Sabtu, 12 Februari 2022

 Cerita Pendek

Karya Lekat S. Amrin

“Aku Kira,

Hantu Itu Ada”

SEBELUM aku masuk ke mobil, wanita muda itu berkata : “Aku akan pulang besok.” Dia pun pamit dan berlalu meninggalkanku.

                Aku hanya mengangguk dan melambaikan tangan padanya. Punggungnya masih kusaksikan, sebelum dia menghilang dari keramaian pasar. Kututup pintu mobil, dan kutinggalkan pasar Ampera kota Manna itu.

                Tiga puluh menit kemudian androidku berdering.

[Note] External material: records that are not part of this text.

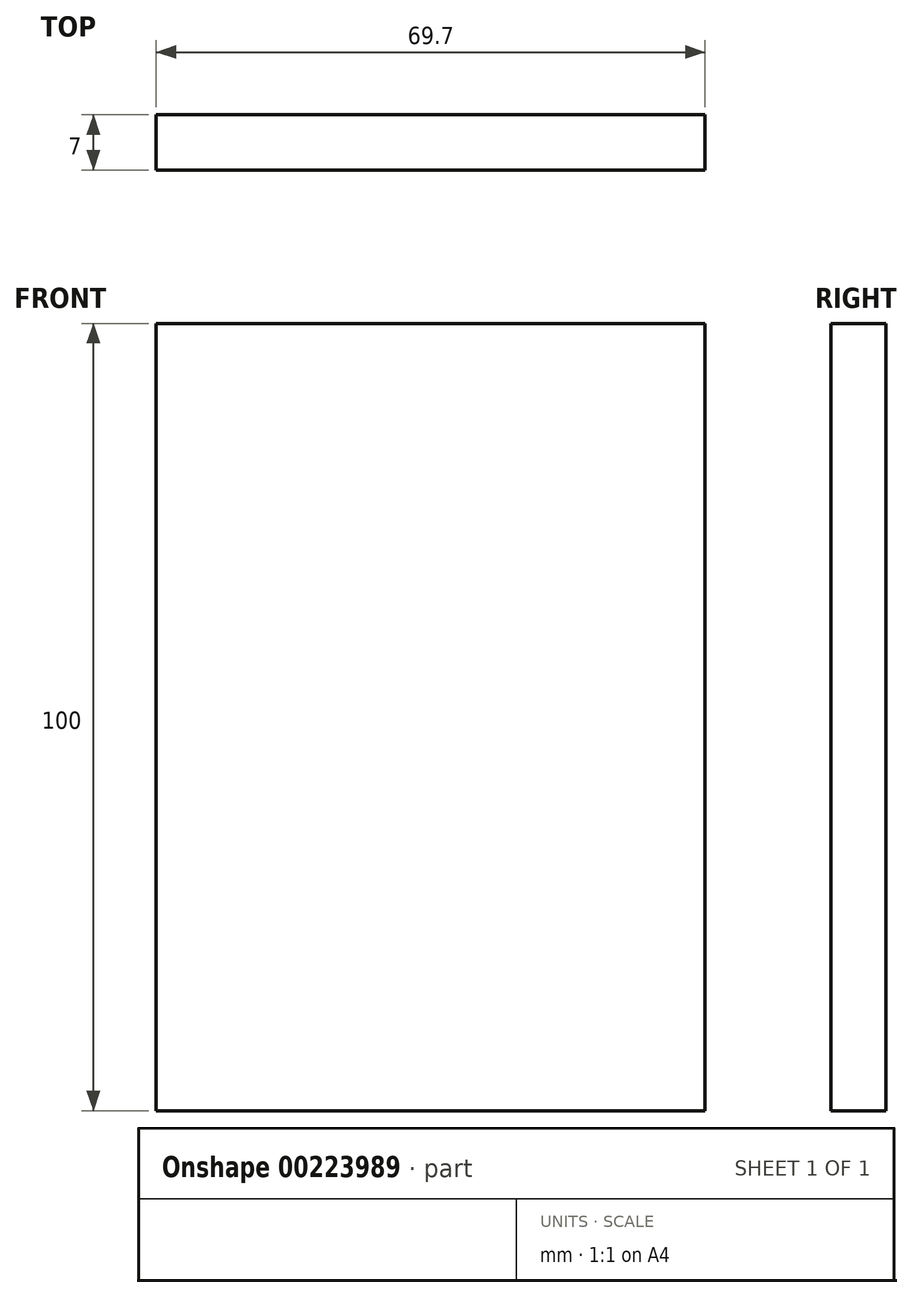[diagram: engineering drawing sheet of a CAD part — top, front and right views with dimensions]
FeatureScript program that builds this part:
annotation { "Feature Type Name" : "Feature", "Feature Type Description" : "" }
export const myFeature = defineFeature(function(context is Context, id is Id, definition is map)
    precondition{}
    {
        {
            var Q0;
            Q0=qCreatedBy(makeId("Front.planeOp"),FACE);
            var sketch = newSketch(context, id + "F0", { "sketchPlane" : qUnion([Q0])});
            skLineSegment(sketch, "E0.bottom", {"start": v(34.85, -50) * mm, "end": v(-34.85, -50) * mm});
            skLineSegment(sketch, "E0.top", {"start": v(34.85, 50) * mm, "end": v(-34.85, 50) * mm});
            skLineSegment(sketch, "E0.left", {"start": v(34.85, -50) * mm, "end": v(34.85, 50) * mm});
            skLineSegment(sketch, "E0.right", {"start": v(-34.85, -50) * mm, "end": v(-34.85, 50) * mm});
            skPoint(sketch, "E0.middle", {"position": v(0, 0) * mm});
            skSolve(sketch);
        }
        {
            var Q0;
            Q0 = qSketchRegion(id + "F0", true);
            extrude(context, id + "F1", {"entities" : qUnion([Q0]), "depth" : 7 * mm});
        }
    });
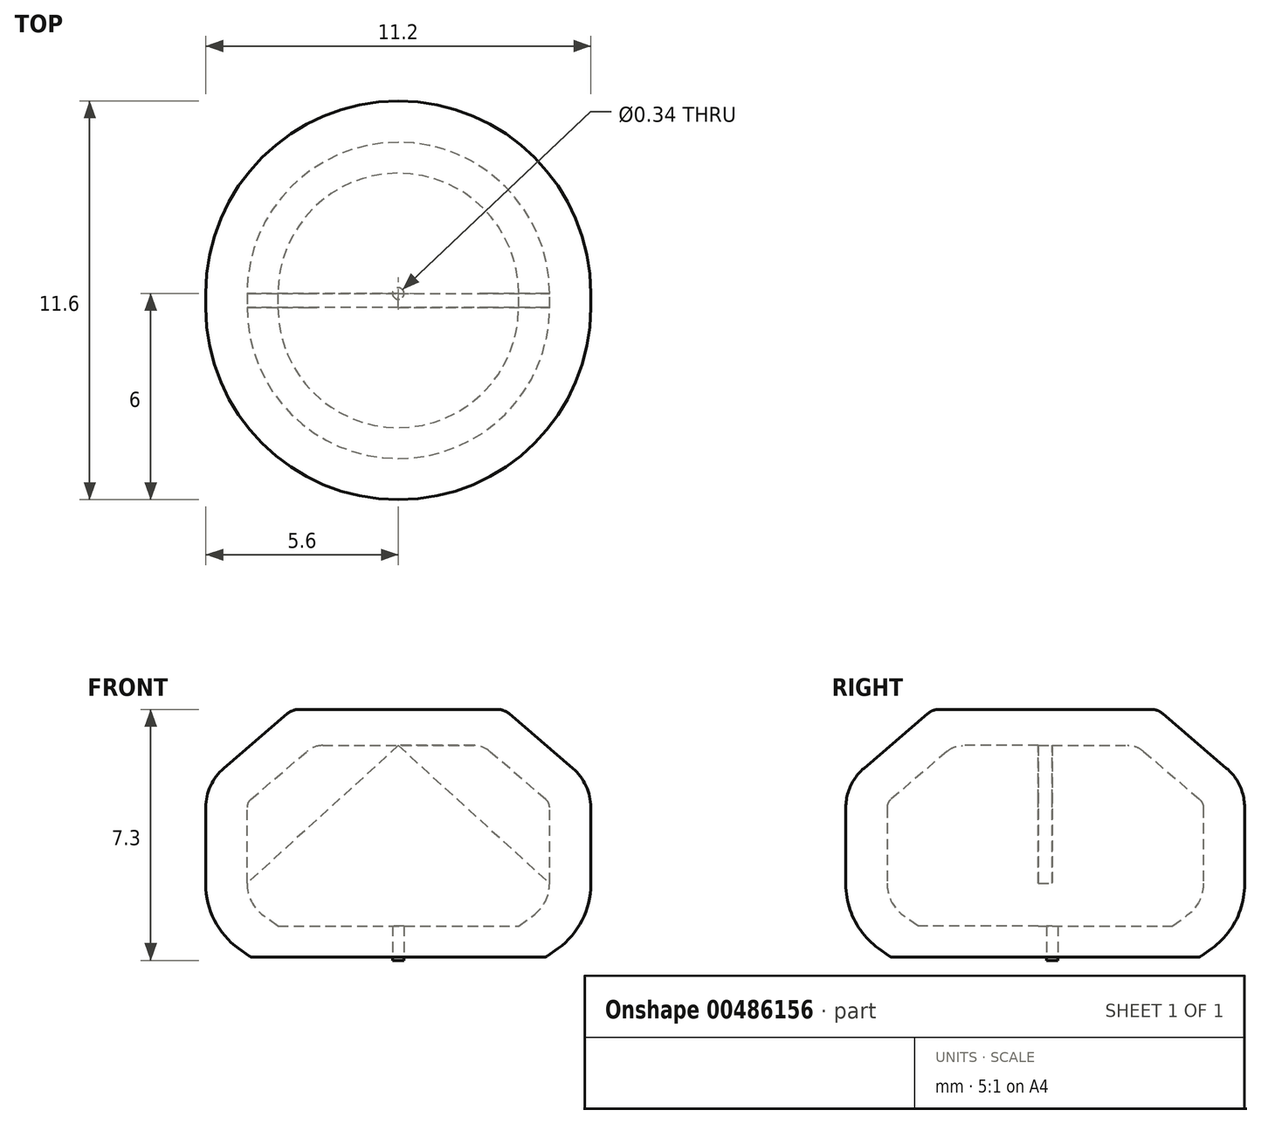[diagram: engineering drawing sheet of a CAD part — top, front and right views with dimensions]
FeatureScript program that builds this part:
annotation { "Feature Type Name" : "Feature", "Feature Type Description" : "" }
export const myFeature = defineFeature(function(context is Context, id is Id, definition is map)
    precondition{}
    {
        {
            assignVariable(context, id + "F0", {"name" : "l2", "anyValue" : 0.4});
        }
        {
            var Q0;
            Q0=qCreatedBy(makeId("Front.planeOp"),FACE);
            var sketch = newSketch(context, id + "F1", { "sketchPlane" : qUnion([Q0])});
            skLineSegment(sketch, "E0", {"start": v(0, 0) * mm, "end": v(4.27, 0) * mm});
            skLineSegment(sketch, "E1", {"start": v(5.6, 2.11) * mm, "end": v(5.6, 4.35) * mm});
            skLineSegment(sketch, "E2", {"start": v(2.9, 7.2) * mm, "end": v(0, 7.2) * mm});
            skLineSegment(sketch, "E3", {"start": v(4.33, 0.02) * mm, "end": v(4.65, 0.25) * mm});
            skLineSegment(sketch, "E4", {"start": v(5.08, 5.49) * mm, "end": v(3.22, 7.08) * mm});
            skLineSegment(sketch, "E5", {"start": v(0, 0) * mm, "end": v(0, 0.9) * mm});
            skLineSegment(sketch, "E6", {"start": v(0, 0.9) * mm, "end": v(3.5, 0.9) * mm});
            skLineSegment(sketch, "E7", {"start": v(4.4, 2.14) * mm, "end": v(4.4, 4.35) * mm});
            skLineSegment(sketch, "E8", {"start": v(4.3, 4.58) * mm, "end": v(2.66, 5.98) * mm});
            skLineSegment(sketch, "E9", {"start": v(2.2, 6.15) * mm, "end": v(0, 6.15) * mm});
            skLineSegment(sketch, "E10", {"start": v(0, 6.15) * mm, "end": v(0, 7.2) * mm});
            skLineSegment(sketch, "E11", {"start": v(3.5, 0.9) * mm, "end": v(3.92, 1.2) * mm});
            skPoint(sketch, "E12.visualSharp", {"position": v(5.6, 0.94) * mm});
            skArc(sketch, "E12.filletArc", {"start": v(4.65, 0.25) * mm, "mid": v(5.35, 1.06) * mm, "end": v(5.6, 2.11) * mm});
            skPoint(sketch, "E13.visualSharp", {"position": v(5.6, 5.04) * mm});
            skArc(sketch, "E13.filletArc", {"start": v(5.6, 4.35) * mm, "mid": v(5.46, 4.98) * mm, "end": v(5.08, 5.49) * mm});
            skPoint(sketch, "E14.visualSharp", {"position": v(3.08, 7.2) * mm});
            skArc(sketch, "E14.filletArc", {"start": v(3.22, 7.08) * mm, "mid": v(3.07, 7.17) * mm, "end": v(2.9, 7.2) * mm});
            skPoint(sketch, "E15.visualSharp", {"position": v(2.46, 6.15) * mm});
            skArc(sketch, "E15.filletArc", {"start": v(2.66, 5.98) * mm, "mid": v(2.45, 6.1) * mm, "end": v(2.2, 6.15) * mm});
            skPoint(sketch, "E16.visualSharp", {"position": v(4.4, 4.49) * mm});
            skArc(sketch, "E16.filletArc", {"start": v(4.4, 4.35) * mm, "mid": v(4.37, 4.48) * mm, "end": v(4.3, 4.58) * mm});
            skPoint(sketch, "E17.visualSharp", {"position": v(4.4, 1.55) * mm});
            skArc(sketch, "E17.filletArc", {"start": v(3.92, 1.2) * mm, "mid": v(4.27, 1.61) * mm, "end": v(4.4, 2.14) * mm});
            skPoint(sketch, "E18.visualSharp", {"position": v(4.3, 0) * mm});
            skArc(sketch, "E18.filletArc", {"start": v(4.27, 0) * mm, "mid": v(4.3, 0) * mm, "end": v(4.33, 0.02) * mm});
            skSolve(sketch);
        }
        {
            var Q0;
            Q0=makeQuery(id+"F1.imprint","IMPRINT",FACE,{"disambiguationData":[TD([[makeQuery(id+"F1.imprint","IMPRINT",EDGE,{"derivedFrom":sQuery(id+"F1.wireOp",EDGE,"E0")}),1.0]])]});
            extrude(context, id + "F2", {"entities" : qUnion([Q0]), "depth" : (getVariable(context, 'l2')) * mm, "offsetDistance" : 25 * mm});
        }
        {
            var Q1;
            Q1=makeQuery(id+"F2.opExtrude","SWEPT_FACE",FACE,{"disambiguationData":[OSD([sQuery(id+"F1.wireOp",EDGE,"E9")])]});
            var Q2;
            Q2=makeQuery(id+"F2.opExtrude","SWEPT_FACE",FACE,{"disambiguationData":[OSD([sQuery(id+"F1.wireOp",EDGE,"E7")])]});
            loft(context, id + "F3", {"operationType" : NewBodyOperationType.ADD, "sheetProfilesArray" : [{ "sheetProfileEntities" : qUnion([Q1]) }, { "sheetProfileEntities" : qUnion([Q2]) }]});
        }
        {
            var Q1;
            Q1=makeQuery(id+"F2.opExtrude","SWEPT_FACE",FACE,{"disambiguationData":[OSD([sQuery(id+"F1.wireOp",EDGE,"E15.filletArc")])]});
            var Q2;
            Q2=makeQuery(id+"F2.opExtrude","SWEPT_FACE",FACE,{"disambiguationData":[OSD([sQuery(id+"F1.wireOp",EDGE,"E16.filletArc")])]});
            loft(context, id + "F4", {"operationType" : NewBodyOperationType.ADD, "sheetProfilesArray" : [{ "sheetProfileEntities" : qUnion([Q1]) }, { "sheetProfileEntities" : qUnion([Q2]) }]});
        }
        {
            var Q0;
            Q0=makeQuery(id+"F1.imprint","IMPRINT",FACE,{"disambiguationData":[TD([[makeQuery(id+"F1.imprint","IMPRINT",EDGE,{"derivedFrom":sQuery(id+"F1.wireOp",EDGE,"E0")}),1.0]])]});
            var Q1;
            Q1=sQuery(id+"F1.wireOp",EDGE,"E10");
            revolve(context, id + "F5", {"operationType" : NewBodyOperationType.ADD, "entities" : qUnion([Q0]), "axis" : qUnion([Q1]), "revolveType" : RevolveType.ONE_DIRECTION, "angle" : 180 * degree, "surfaceOperationType" : NewSurfaceOperationType.NEW});
        }
        {
            var Q0;
            Q0=qCreatedBy(makeId("Front.planeOp"),FACE);
            var sketch = newSketch(context, id + "F6", { "sketchPlane" : qUnion([Q0])});
            skLineSegment(sketch, "E19", {"start": v(0, 0) * mm, "end": v(-0.4, 0) * mm});
            skLineSegment(sketch, "E20", {"start": v(-0.4, 0) * mm, "end": v(-0.4, 0.13) * mm});
            skSolve(sketch);
        }
        {
            var Q0;
            Q0=qCreatedBy(makeId("Front.planeOp"),FACE);
            cPlane(context, id + "F7", {"entities" : qUnion([Q0]), "cplaneType" : CPlaneType.OFFSET, "offset" : (getVariable(context, 'l2') / 2) * mm, "width" : 150 * mm, "height" : 150 * mm});
        }
        {
            var Q0;
            Q0=qCreatedBy(id+"F7.planeOp",FACE);
            var sketch = newSketch(context, id + "F8", { "sketchPlane" : qUnion([Q0])});
            skLineSegment(sketch, "E21", {"start": v(0, 0.03) * mm, "end": v(-0.2, 0.03) * mm});
            skLineSegment(sketch, "E22", {"start": v(-0.2, 0.03) * mm, "end": v(-0.2, 0.22) * mm});
            skLineSegment(sketch, "E23", {"start": v(0, 0.03) * mm, "end": v(0, 0.08) * mm});
            skLineSegment(sketch, "E24", {"start": v(0, 0.03) * mm, "end": v(0, 0.14) * mm});
            skPoint(sketch, "E24.endSnap0", {"position": v(0, 0.05) * mm});
            skSolve(sketch);
        }
        {
            var Q0;
            Q0=makeQuery(id+"F2.opExtrude","SWEPT_BODY",BODY,{"disambiguationData":[OSD([sQuery(id+"F1.wireOp",EDGE,"E0"),sQuery(id+"F1.wireOp",EDGE,"E1"),sQuery(id+"F1.wireOp",EDGE,"E2"),sQuery(id+"F1.wireOp",EDGE,"E3"),sQuery(id+"F1.wireOp",EDGE,"E4"),sQuery(id+"F1.wireOp",EDGE,"E5"),sQuery(id+"F1.wireOp",EDGE,"E6"),sQuery(id+"F1.wireOp",EDGE,"E7"),sQuery(id+"F1.wireOp",EDGE,"E8"),sQuery(id+"F1.wireOp",EDGE,"E9"),sQuery(id+"F1.wireOp",EDGE,"E10"),sQuery(id+"F1.wireOp",EDGE,"E11"),sQuery(id+"F1.wireOp",EDGE,"E12.filletArc"),sQuery(id+"F1.wireOp",EDGE,"E13.filletArc"),sQuery(id+"F1.wireOp",EDGE,"E14.filletArc"),sQuery(id+"F1.wireOp",EDGE,"E15.filletArc"),sQuery(id+"F1.wireOp",EDGE,"E16.filletArc"),sQuery(id+"F1.wireOp",EDGE,"E17.filletArc"),sQuery(id+"F1.wireOp",EDGE,"E18.filletArc")])]});
            var Q1;
            Q1=sQuery(id+"F8.wireOp",EDGE,"E24");
            transform(context, id + "F9", {"entities" : qUnion([Q0]), "transformType" : TransformType.ROTATION, "transformAxis" : qUnion([Q1]), "angle" : 180 * degree, "oppositeDirection" : true, "makeCopy" : true});
        }
        {
            var Q0;
            Q0=makeQuery(id+"F2.opExtrude","SWEPT_BODY",BODY,{"disambiguationData":[OSD([sQuery(id+"F1.wireOp",EDGE,"E0"),sQuery(id+"F1.wireOp",EDGE,"E1"),sQuery(id+"F1.wireOp",EDGE,"E2"),sQuery(id+"F1.wireOp",EDGE,"E3"),sQuery(id+"F1.wireOp",EDGE,"E4"),sQuery(id+"F1.wireOp",EDGE,"E5"),sQuery(id+"F1.wireOp",EDGE,"E6"),sQuery(id+"F1.wireOp",EDGE,"E7"),sQuery(id+"F1.wireOp",EDGE,"E8"),sQuery(id+"F1.wireOp",EDGE,"E9"),sQuery(id+"F1.wireOp",EDGE,"E10"),sQuery(id+"F1.wireOp",EDGE,"E11"),sQuery(id+"F1.wireOp",EDGE,"E12.filletArc"),sQuery(id+"F1.wireOp",EDGE,"E13.filletArc"),sQuery(id+"F1.wireOp",EDGE,"E14.filletArc"),sQuery(id+"F1.wireOp",EDGE,"E15.filletArc"),sQuery(id+"F1.wireOp",EDGE,"E16.filletArc"),sQuery(id+"F1.wireOp",EDGE,"E17.filletArc"),sQuery(id+"F1.wireOp",EDGE,"E18.filletArc")])]});
            var Q1;
            Q1=makeQuery(id+"F9.opPattern","COPY",BODY,{"derivedFrom":makeQuery(id+"F2.opExtrude","SWEPT_BODY",BODY,{"disambiguationData":[OSD([sQuery(id+"F1.wireOp",EDGE,"E0"),sQuery(id+"F1.wireOp",EDGE,"E1"),sQuery(id+"F1.wireOp",EDGE,"E2"),sQuery(id+"F1.wireOp",EDGE,"E3"),sQuery(id+"F1.wireOp",EDGE,"E4"),sQuery(id+"F1.wireOp",EDGE,"E5"),sQuery(id+"F1.wireOp",EDGE,"E6"),sQuery(id+"F1.wireOp",EDGE,"E7"),sQuery(id+"F1.wireOp",EDGE,"E8"),sQuery(id+"F1.wireOp",EDGE,"E9"),sQuery(id+"F1.wireOp",EDGE,"E10"),sQuery(id+"F1.wireOp",EDGE,"E11"),sQuery(id+"F1.wireOp",EDGE,"E12.filletArc"),sQuery(id+"F1.wireOp",EDGE,"E13.filletArc"),sQuery(id+"F1.wireOp",EDGE,"E14.filletArc"),sQuery(id+"F1.wireOp",EDGE,"E15.filletArc"),sQuery(id+"F1.wireOp",EDGE,"E16.filletArc"),sQuery(id+"F1.wireOp",EDGE,"E17.filletArc"),sQuery(id+"F1.wireOp",EDGE,"E18.filletArc")])]}),"instanceName":"1"});
            booleanBodies(context, id + "F10", {"operationType" : BooleanOperationType.UNION, "tools" : qUnion([Q0, Q1])});
        }
        {
            var Q0;
            {var subQ0=sQuery(id+"F1.wireOp",EDGE,"E0");var subQ1=makeQuery(id+"F5.boolean.opBoolean","MERGE",FACE,{"derivedFrom":[makeQuery(id+"F2.opExtrude","SWEPT_FACE",FACE,{"disambiguationData":[OSD([subQ0])]}),makeQuery(id+"F5.opRevolve","SWEPT_FACE",FACE,{"disambiguationData":[OSD([subQ0])]})]});var subQ2=makeQuery(id+"F10.opBoolean","MERGE",FACE,{"derivedFrom":[subQ1,makeQuery(id+"F9.opPattern","COPY",FACE,{"derivedFrom":subQ1,"instanceName":"1"})]});Q0=makeQuery(id+"FlqCVFy4lwJo1x2_1.boolean.opBoolean","MERGE",FACE,{"derivedFrom":[makeQuery(id+"F9MJncteRfP6SNt_1.opBoolean","MERGE",FACE,{"derivedFrom":[subQ2,makeQuery(id+"FLQXm9cv9NKPpU0_1.opPattern","COPY",FACE,{"derivedFrom":subQ2,"instanceName":"1"})]}),makeQuery(id+"FlqCVFy4lwJo1x2_1.opExtrude","SWEPT_FACE",FACE,{"disambiguationData":[OSD([subQ0,sQuery(id+"F1.wireOp",EDGE,"E5")])]})]});}
            var sketch = newSketch(context, id + "F11", { "sketchPlane" : qUnion([Q0])});
            skCircle(sketch, "E25", {"center": v(0, 0) * mm, "radius": 0.17 * mm});
            skSolve(sketch);
        }
        {
            var Q0;
            Q0=makeQuery(id+"F11.imprint","IMPRINT",FACE,{"disambiguationData":[TD([[makeQuery(id+"F11.imprint","IMPRINT",EDGE,{"derivedFrom":sQuery(id+"F11.wireOp",EDGE,"E25")}),-1.0]])]});
            cPlane(context, id + "F12", {"entities" : qUnion([Q0]), "cplaneType" : CPlaneType.OFFSET, "offset" : .1 * mm, "width" : 150 * mm, "height" : 150 * mm});
        }
        {
            var Q0;
            Q0=qCreatedBy(id+"F12.planeOp",FACE);
            var sketch = newSketch(context, id + "F13", { "sketchPlane" : qUnion([Q0])});
            skLineSegment(sketch, "E26", {"start": v(0, 0) * mm, "end": v(-0.33, -0.11) * mm});
            skSolve(sketch);
        }
        {
            var Q1;
            Q1=makeQuery(id+"F11.imprint","IMPRINT",FACE,{"disambiguationData":[TD([[makeQuery(id+"F11.imprint","IMPRINT",EDGE,{"derivedFrom":sQuery(id+"F11.wireOp",EDGE,"E25")}),1.0]])]});
            var Q2;
            Q2=sQuery(id+"F13.wireOp",VERTEX,"E26.start");
            loft(context, id + "F14", {"operationType" : NewBodyOperationType.ADD, "sheetProfilesArray" : [{ "sheetProfileEntities" : qUnion([Q1]) }, { "sheetProfileEntities" : qUnion([Q2]) }]});
        }
        {
            var Q0;
            Q0=makeQuery(id+"F11.imprint","IMPRINT",FACE,{"disambiguationData":[TD([[makeQuery(id+"F11.imprint","IMPRINT",EDGE,{"derivedFrom":sQuery(id+"F11.wireOp",EDGE,"E25")}),1.0]])]});
            extrude(context, id + "F15", {"entities" : qUnion([Q0]), "operationType" : NewBodyOperationType.REMOVE, "oppositeDirection" : true, "depth" : 1 * mm, "offsetDistance" : 25 * mm});
        }
        {
            var Q0;
            Q0=makeQuery(id+"F11.imprint","IMPRINT",FACE,{"disambiguationData":[TD([[makeQuery(id+"F11.imprint","IMPRINT",EDGE,{"derivedFrom":sQuery(id+"F11.wireOp",EDGE,"E25")}),1.0]])]});
            extrude(context, id + "F16", {"entities" : qUnion([Q0]), "operationType" : NewBodyOperationType.ADD, "depth" : .1 * mm, "offsetDistance" : 25 * mm});
        }
    });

Wajah istriku tampak di Whatshap, dia mengabarkan dengan buru-buru, bahwa Yana telah meninggal sepuluh menit yang lalu karena kecelakaan di Bukit Senuling. Belum sempat aku bertanya, istriku telah memutus telponnya.

                Aku kaget. Kuinjak rem, dan mobil berhenti mendadak. Betapa aku tak percaya mendapat kabar dari istriku. “Mana mungkin? Bukankah baru saja tadi wanita itu bicara padaku, bahwa dia akan pulang besok?” kataku mendesah dalam kebingungan.

                Aku pun terpana beberapa saat. Mataku menatap kosong ke depan. Dalam hati aku berbisik, bila kabar dari istriku benar, lalu siapa wanita yang bicara kepadaku di pasar Ampera itu?

“ Apakah dia hantu…?” bisik hatiku kemudian dengan rasa aneh bukan kepalang.

                Tiba-tiba tengkukku merinding. Dan bulu romaku berdiri. Aku baru menyadari bahwa baru kali ini ada rasa ketakutan pada diriku. Ini pasti ada yang salah. Aku yakin diriku dalam kesadaran, dan perjumpaan dengan wanita yang bernama Yana itu bukanlah sebuah fantasi. Tetapi itu nyata.

Tapi, bagaimana mungkin Yana kecelakaan di bukit Senuling Padang Guci?  Sementara dia baru setengah jam yang lalu berjumpa denganku? Kota Manna dengan bukit Senuling Padang Guci itu harus ditempuh perjalanan mobil setidaknya satu jam lebih. “Ini pasti ada yang salah,” desahku dalam kebingungan.

Kutekan nomor handphone istriku. Aku ingin mamastikan informasi yang dia kabarkan kepadaku.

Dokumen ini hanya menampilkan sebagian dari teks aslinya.